2. Do what you want to do—don’t rely on your friends. People tend to cling to the familiar when they’re in situations they aren’t used to. DON’T do this abroad! Studying abroad is a unique experience and you have a limited amount of time to fit a ton of things in. If there’s something you really want to do or see that your friends aren’t interested in, do or see it anyways. You’ll regret it if you don’t—“fear is temporary, regret is forever.”

3. Never waste a day in bed. Between your school work, your social life, and traveling, being abroad is going to run you down and wear you out. The most important thing anyone told me was to take advantage of every day you have, because when it’s all over you’ll be glad you did the most that you could. You’ll have time to sleep when you’re bored at home after you get back to the States.

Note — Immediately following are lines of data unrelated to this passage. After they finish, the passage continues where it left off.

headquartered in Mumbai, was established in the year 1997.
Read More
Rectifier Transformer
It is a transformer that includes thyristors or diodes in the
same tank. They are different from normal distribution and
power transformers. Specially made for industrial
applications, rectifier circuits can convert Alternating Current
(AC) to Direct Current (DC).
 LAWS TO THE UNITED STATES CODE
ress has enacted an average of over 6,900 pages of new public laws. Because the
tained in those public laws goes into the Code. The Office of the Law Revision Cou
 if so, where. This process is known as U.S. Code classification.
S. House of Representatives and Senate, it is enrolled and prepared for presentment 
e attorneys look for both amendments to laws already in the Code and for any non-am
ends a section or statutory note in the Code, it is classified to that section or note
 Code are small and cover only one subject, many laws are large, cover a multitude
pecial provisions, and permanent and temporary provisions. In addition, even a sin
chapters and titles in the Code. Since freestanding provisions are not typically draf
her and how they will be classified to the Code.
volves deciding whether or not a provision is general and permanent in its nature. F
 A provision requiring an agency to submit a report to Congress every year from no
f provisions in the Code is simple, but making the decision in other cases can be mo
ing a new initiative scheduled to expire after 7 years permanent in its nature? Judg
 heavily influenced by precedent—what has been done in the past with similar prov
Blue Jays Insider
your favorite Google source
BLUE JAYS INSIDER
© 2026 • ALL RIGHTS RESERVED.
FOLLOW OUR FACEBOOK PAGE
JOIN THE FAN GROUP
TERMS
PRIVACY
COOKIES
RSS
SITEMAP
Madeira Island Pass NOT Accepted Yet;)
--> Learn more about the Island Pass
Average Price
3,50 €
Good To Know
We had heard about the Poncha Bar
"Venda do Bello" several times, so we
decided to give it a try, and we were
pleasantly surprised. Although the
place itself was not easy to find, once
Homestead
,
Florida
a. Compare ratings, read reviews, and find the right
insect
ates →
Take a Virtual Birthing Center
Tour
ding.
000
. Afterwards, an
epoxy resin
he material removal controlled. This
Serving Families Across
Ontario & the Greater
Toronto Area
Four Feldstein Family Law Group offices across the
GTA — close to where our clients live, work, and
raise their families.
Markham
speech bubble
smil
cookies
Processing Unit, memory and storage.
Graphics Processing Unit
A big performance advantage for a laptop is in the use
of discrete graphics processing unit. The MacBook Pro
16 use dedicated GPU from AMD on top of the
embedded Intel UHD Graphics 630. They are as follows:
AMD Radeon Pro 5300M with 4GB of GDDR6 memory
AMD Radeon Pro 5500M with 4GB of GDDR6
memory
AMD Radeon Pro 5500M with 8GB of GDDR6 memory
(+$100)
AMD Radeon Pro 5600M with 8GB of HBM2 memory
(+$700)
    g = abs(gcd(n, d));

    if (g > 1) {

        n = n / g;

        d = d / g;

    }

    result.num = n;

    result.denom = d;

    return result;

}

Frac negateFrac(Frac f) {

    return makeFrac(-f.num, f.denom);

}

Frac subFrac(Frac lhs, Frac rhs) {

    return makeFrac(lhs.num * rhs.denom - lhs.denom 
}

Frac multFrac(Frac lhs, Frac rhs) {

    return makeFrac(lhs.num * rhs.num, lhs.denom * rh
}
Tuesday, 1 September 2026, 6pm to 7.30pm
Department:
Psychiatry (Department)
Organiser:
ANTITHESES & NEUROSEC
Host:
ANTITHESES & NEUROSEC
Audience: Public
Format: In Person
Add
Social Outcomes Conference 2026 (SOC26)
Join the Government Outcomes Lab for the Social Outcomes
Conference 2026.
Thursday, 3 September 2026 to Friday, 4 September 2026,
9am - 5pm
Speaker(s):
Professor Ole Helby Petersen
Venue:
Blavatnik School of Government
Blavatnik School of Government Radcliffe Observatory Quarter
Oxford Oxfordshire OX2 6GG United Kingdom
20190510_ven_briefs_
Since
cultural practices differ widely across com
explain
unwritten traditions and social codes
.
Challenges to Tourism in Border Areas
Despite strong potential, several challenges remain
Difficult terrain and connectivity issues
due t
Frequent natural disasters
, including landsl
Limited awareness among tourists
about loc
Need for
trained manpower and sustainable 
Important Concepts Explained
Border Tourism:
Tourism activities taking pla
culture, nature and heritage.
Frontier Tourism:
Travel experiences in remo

4. Make an effort to meet new people. This includes not only the people on your program, but people on other programs, locals in your home city, locals in the cities you visit, etc. You’ll find that everyone studying abroad has a similar mindset to yours; after all, choosing to go abroad is something you all already have in common. The people you study with will become your abroad family, and not only is making new friends always a good thing, but it will make you less homesick, and will make the whole experience much more fun. The locals you meet can show you around and make your experience more authentic and less touristy.

5. Take advantage of your home city (especially if that city is Prague). Don’t rush to make all of your travel plans the first week! This was my biggest mistake. You chose to study in your respective city for a reason, and the more time you spend there, the more home-y it will feel. You will also appreciate your city a lot more because you’ll know its ins and outs and see why it’s special and unique. My favorite weekends abroad have been the ones I’ve spent in Prague, and I love the feeling of getting back home after a weekend of traveling.

Making the most of all the aspects of studying abroad will heighten your overall experience. If you do it right, this will be the best semester of your life.